(Data items)
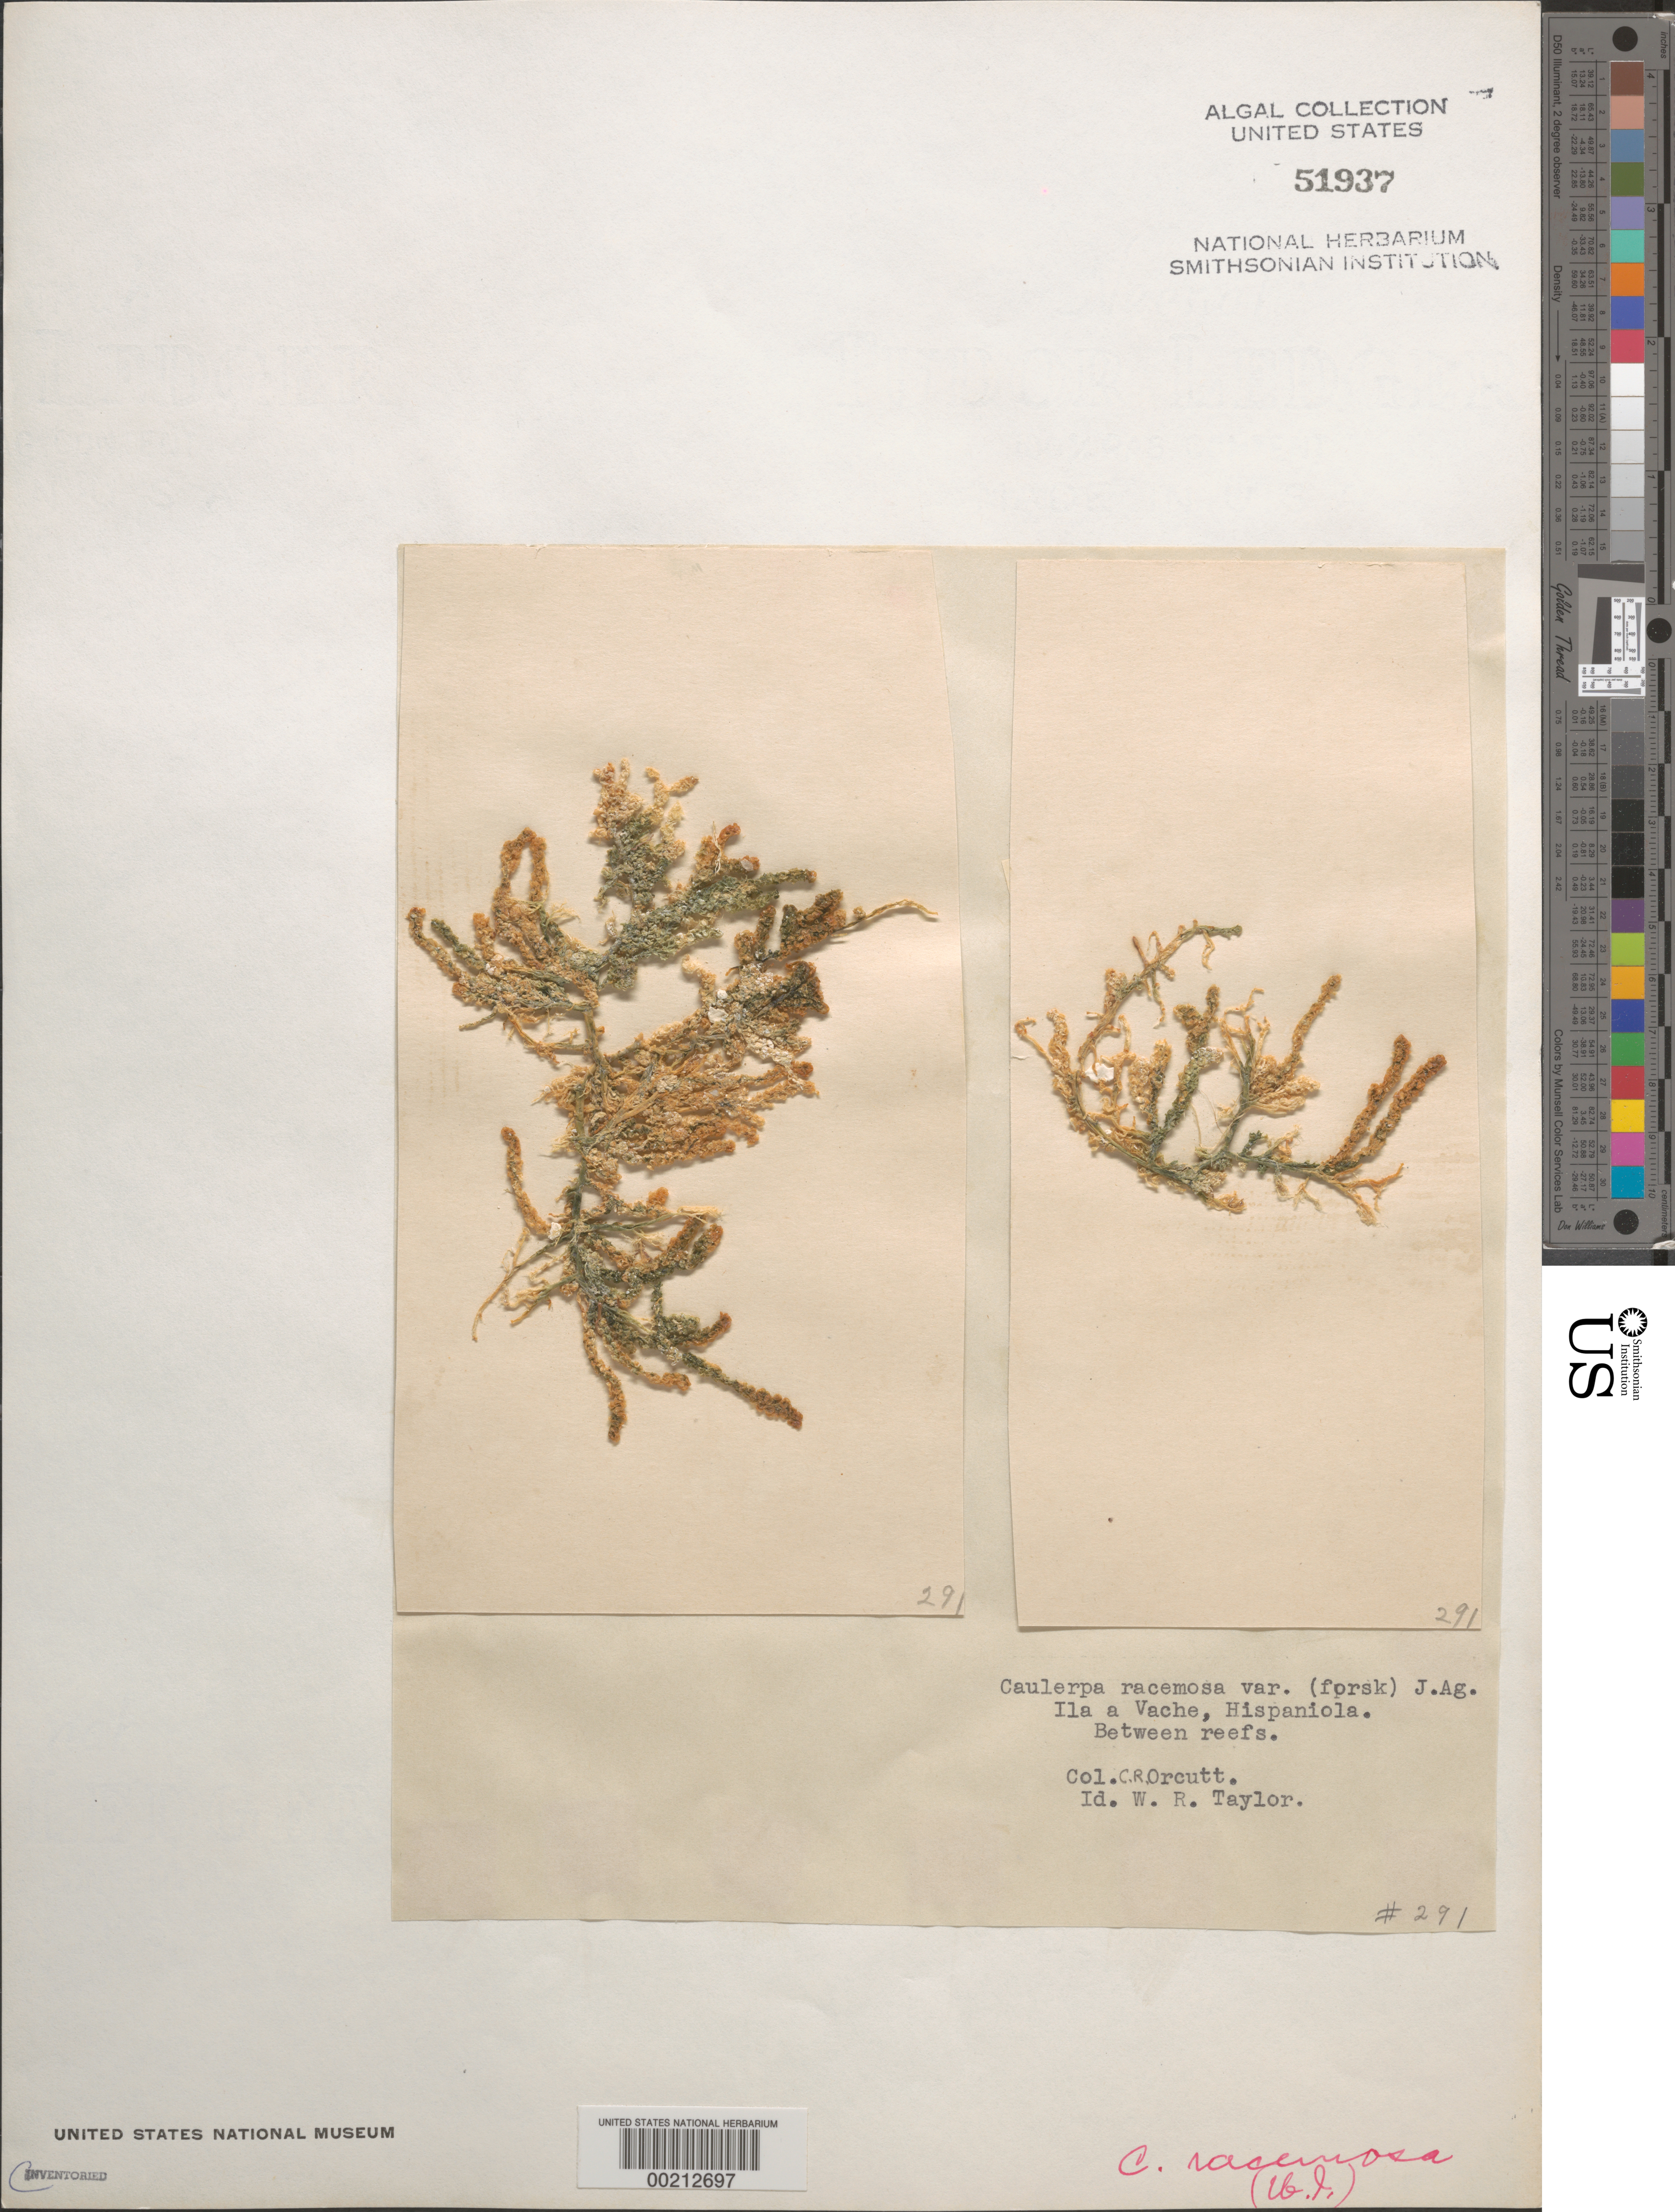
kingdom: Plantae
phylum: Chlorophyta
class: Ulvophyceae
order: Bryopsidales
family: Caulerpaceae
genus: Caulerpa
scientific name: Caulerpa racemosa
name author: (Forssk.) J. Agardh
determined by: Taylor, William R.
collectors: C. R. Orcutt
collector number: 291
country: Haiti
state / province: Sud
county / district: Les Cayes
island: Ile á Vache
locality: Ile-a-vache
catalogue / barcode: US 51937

• What is asked: Please print again every line of the listing from the line containing "phylum: Chlorophyta" through the end of the listing, inclusive.

• Solution below:
phylum: Chlorophyta
class: Ulvophyceae
order: Bryopsidales
family: Caulerpaceae
genus: Caulerpa
scientific name: Caulerpa racemosa
name author: (Forssk.) J. Agardh
determined by: Taylor, William R.
collectors: C. R. Orcutt
collector number: 291
country: Haiti
state / province: Sud
county / district: Les Cayes
island: Ile á Vache
locality: Ile-a-vache
catalogue / barcode: US 51937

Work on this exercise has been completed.